EXERCISE TASK:
Copy out every one of the items below word for word.

[Data records]
------------------------------------------------------------------------
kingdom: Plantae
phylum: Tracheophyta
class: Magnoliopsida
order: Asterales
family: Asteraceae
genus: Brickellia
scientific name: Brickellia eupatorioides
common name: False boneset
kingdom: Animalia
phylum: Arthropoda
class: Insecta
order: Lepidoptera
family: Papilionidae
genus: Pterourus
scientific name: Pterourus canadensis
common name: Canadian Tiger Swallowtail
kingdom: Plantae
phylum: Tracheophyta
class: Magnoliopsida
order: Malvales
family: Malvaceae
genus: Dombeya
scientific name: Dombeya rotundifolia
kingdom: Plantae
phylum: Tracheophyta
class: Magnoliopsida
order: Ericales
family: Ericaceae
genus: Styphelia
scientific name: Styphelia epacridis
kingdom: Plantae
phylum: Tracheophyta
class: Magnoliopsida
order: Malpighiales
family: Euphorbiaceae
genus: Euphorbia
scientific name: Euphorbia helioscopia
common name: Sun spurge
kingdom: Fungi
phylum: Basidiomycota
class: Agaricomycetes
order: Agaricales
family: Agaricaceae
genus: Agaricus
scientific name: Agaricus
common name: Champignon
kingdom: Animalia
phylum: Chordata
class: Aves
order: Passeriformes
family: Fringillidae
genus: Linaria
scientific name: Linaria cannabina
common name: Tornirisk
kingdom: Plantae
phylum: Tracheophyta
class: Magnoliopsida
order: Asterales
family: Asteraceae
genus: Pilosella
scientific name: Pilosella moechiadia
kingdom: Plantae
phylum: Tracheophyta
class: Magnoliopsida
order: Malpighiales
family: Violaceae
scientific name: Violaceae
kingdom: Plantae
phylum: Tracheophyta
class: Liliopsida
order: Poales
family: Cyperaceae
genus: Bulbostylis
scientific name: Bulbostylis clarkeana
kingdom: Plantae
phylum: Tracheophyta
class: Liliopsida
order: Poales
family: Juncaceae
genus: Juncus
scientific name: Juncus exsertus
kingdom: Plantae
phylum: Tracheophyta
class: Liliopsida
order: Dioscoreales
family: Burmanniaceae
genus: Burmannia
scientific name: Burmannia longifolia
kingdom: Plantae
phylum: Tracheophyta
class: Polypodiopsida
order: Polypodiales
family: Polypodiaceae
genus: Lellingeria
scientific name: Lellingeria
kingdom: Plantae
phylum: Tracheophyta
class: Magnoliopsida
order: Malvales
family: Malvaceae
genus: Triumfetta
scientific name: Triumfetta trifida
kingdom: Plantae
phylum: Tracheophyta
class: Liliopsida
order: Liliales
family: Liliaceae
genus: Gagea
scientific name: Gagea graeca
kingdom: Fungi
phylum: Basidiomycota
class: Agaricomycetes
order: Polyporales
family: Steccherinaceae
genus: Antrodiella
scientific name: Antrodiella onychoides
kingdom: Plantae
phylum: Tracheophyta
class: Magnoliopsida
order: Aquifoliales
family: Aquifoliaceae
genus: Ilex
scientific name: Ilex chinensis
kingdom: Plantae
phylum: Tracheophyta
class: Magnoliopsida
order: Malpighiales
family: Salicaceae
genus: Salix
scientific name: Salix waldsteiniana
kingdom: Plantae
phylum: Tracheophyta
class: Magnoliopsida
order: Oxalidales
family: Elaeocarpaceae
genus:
------------------------------------------------------------------------
EXERCISE OUTPUT:
kingdom: Plantae
phylum: Tracheophyta
class: Magnoliopsida
order: Asterales
family: Asteraceae
genus: Brickellia
scientific name: Brickellia eupatorioides
common name: False boneset
kingdom: Animalia
phylum: Arthropoda
class: Insecta
order: Lepidoptera
family: Papilionidae
genus: Pterourus
scientific name: Pterourus canadensis
common name: Canadian Tiger Swallowtail
kingdom: Plantae
phylum: Tracheophyta
class: Magnoliopsida
order: Malvales
family: Malvaceae
genus: Dombeya
scientific name: Dombeya rotundifolia
kingdom: Plantae
phylum: Tracheophyta
class: Magnoliopsida
order: Ericales
family: Ericaceae
genus: Styphelia
scientific name: Styphelia epacridis
kingdom: Plantae
phylum: Tracheophyta
class: Magnoliopsida
order: Malpighiales
family: Euphorbiaceae
genus: Euphorbia
scientific name: Euphorbia helioscopia
common name: Sun spurge
kingdom: Fungi
phylum: Basidiomycota
class: Agaricomycetes
order: Agaricales
family: Agaricaceae
genus: Agaricus
scientific name: Agaricus
common name: Champignon
kingdom: Animalia
phylum: Chordata
class: Aves
order: Passeriformes
family: Fringillidae
genus: Linaria
scientific name: Linaria cannabina
common name: Tornirisk
kingdom: Plantae
phylum: Tracheophyta
class: Magnoliopsida
order: Asterales
family: Asteraceae
genus: Pilosella
scientific name: Pilosella moechiadia
kingdom: Plantae
phylum: Tracheophyta
class: Magnoliopsida
order: Malpighiales
family: Violaceae
scientific name: Violaceae
kingdom: Plantae
phylum: Tracheophyta
class: Liliopsida
order: Poales
family: Cyperaceae
genus: Bulbostylis
scientific name: Bulbostylis clarkeana
kingdom: Plantae
phylum: Tracheophyta
class: Liliopsida
order: Poales
family: Juncaceae
genus: Juncus
scientific name: Juncus exsertus
kingdom: Plantae
phylum: Tracheophyta
class: Liliopsida
order: Dioscoreales
family: Burmanniaceae
genus: Burmannia
scientific name: Burmannia longifolia
kingdom: Plantae
phylum: Tracheophyta
class: Polypodiopsida
order: Polypodiales
family: Polypodiaceae
genus: Lellingeria
scientific name: Lellingeria
kingdom: Plantae
phylum: Tracheophyta
class: Magnoliopsida
order: Malvales
family: Malvaceae
genus: Triumfetta
scientific name: Triumfetta trifida
kingdom: Plantae
phylum: Tracheophyta
class: Liliopsida
order: Liliales
family: Liliaceae
genus: Gagea
scientific name: Gagea graeca
kingdom: Fungi
phylum: Basidiomycota
class: Agaricomycetes
order: Polyporales
family: Steccherinaceae
genus: Antrodiella
scientific name: Antrodiella onychoides
kingdom: Plantae
phylum: Tracheophyta
class: Magnoliopsida
order: Aquifoliales
family: Aquifoliaceae
genus: Ilex
scientific name: Ilex chinensis
kingdom: Plantae
phylum: Tracheophyta
class: Magnoliopsida
order: Malpighiales
family: Salicaceae
genus: Salix
scientific name: Salix waldsteiniana
kingdom: Plantae
phylum: Tracheophyta
class: Magnoliopsida
order: Oxalidales
family: Elaeocarpaceae
genus:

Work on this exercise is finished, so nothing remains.